At the same time, the doctor spoke at specific seminars and specialized courses about astronomy. Furthermore, she worked in order to ensure the visibility of women in the field of astronomy, taking part in Ella es astrónoma (in English, She is astronomer), a group which aims to defend the role of women in this discipline. She also participated in Mujeres en las estrellas (in English, Women in the stars) which was a TV channel of the National University of Distance Education.
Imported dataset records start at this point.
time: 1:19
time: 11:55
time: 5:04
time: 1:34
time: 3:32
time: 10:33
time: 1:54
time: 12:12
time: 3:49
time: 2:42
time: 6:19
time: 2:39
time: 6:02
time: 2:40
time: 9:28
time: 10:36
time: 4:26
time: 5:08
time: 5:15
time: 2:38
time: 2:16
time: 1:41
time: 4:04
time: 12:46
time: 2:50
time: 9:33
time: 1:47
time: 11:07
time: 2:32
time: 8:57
As well as having been a teacher and a professor, she also held position in some important international and national organizations. For example, she has been a member of the International Astronomical Union since 1976 and, for 15 years, represented Spain in the Commission 46 of this union on the topic Education About Astronomy. Additionally, she was a member of the European Astronomical Society, the Spanish Society of Astronomy, the Catalan Society of History of Science and Technology and the Catalan Society of Mathematics. Since 1978 she also took part in the History of Science Studies Research Group and, since 1997, she was the scientific advisor of the Astronomy Section of the Spanish version of the magazine of National Geographic.

Moreover, she was a member of the Astronomy Teaching Commission created by the Direcció General de Batxillerat and sponsored by the Department of Earth and Cosmological Physics of the UB in 1983.
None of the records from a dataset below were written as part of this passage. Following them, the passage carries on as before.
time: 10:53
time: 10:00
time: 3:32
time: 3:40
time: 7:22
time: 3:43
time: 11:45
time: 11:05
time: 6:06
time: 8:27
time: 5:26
Apart from that, she wrote several books and notes as study material, for example, she wrote a book with astronomy notes which has been, and already is, used among the astronomy community.

She retired in 1990.

=== Research career ===
In 1954, Català obtained a scholarship from the CSIC to investigate Spherical Astronomy through calculations and rectification of orbits of comets. Additionally, in the International Geophysical Year (1957–1958), she worked on observational astronomy, calculation and rectification of orbits of comets, and daily observation of sunspots and prominences in the Observatory of the Chair of Astronomy of the UB in cooperation with the Spanish National Observatory. This collaboration had important results as the discovery of Van Allen radiation belt and the launch of the first satellite Sputnik 1.

Between 1974 and 1990 she also worked on the study of stellar systems dynamics. In 1978, the possession of a Catalan grant to promote the research in the university funded her research in spherical astronomy, eclipse, occultations, and transit calculations, stellar systems dynamics and galactic dynamics.

Between 1976 and 1979, she worked at the Henri Poincaré Institute because of a program of Spanish-French scientific cooperation and the University of Paris VI. On the other hand, she researched the structure of the Oort cloud at the Observatorie de Meudon.

Català had also the opportunity to take part in different financed projects such as that of the European Space Agency which aimed to select and determine the stellar and planetary positions using Hipparcos satellite.

Besides her research works, she also studied the Arab science and left works such as Las obras matemáticas de Maslama de Madrid (1965), Arquímedes árabe: el tratado de los círculos tangentes (1968) and Dos tratados del Arquímedes árabe: tratado de los círculos tangentes y el libro de los triángulos (1971).

==Awards and honors==
- Professor Emeritus as an honorary by the UB in 2004.
- Creu de Sant Jordi in 2009.

=== Eponymous ===
- Name of the reflecting telescope Dall-Kirham in the observatory of Centre d'Observació de L'Univer in LLeida.